* What needs to be done:
Print each entry word for word without images.

Records from a data collection
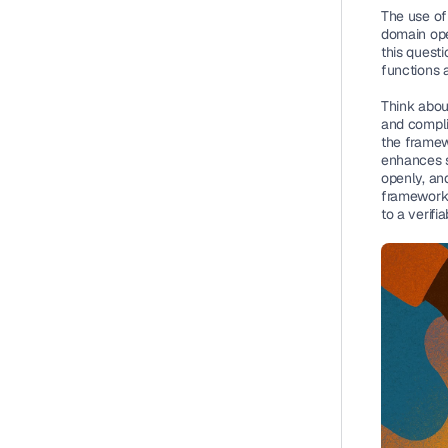
The use of
domain ope
this questi
functions 
Think about
and compli
the framewo
enhances se
openly, and
framework, 
to a verif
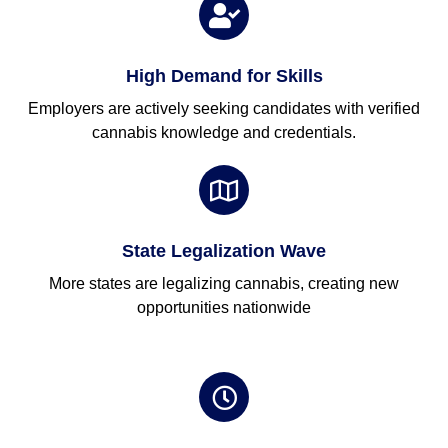
High Demand for Skills
Employers are actively seeking candidates with verified
cannabis knowledge and credentials.
State Legalization Wave
More states are legalizing cannabis, creating new
opportunities nationwide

* Answer section:
The use of
domain ope
this questi
functions 
Think about
and compli
the framewo
enhances se
openly, and
framework, 
to a verif
High Demand for Skills
Employers are actively seeking candidates with verified
cannabis knowledge and credentials.
State Legalization Wave
More states are legalizing cannabis, creating new
opportunities nationwide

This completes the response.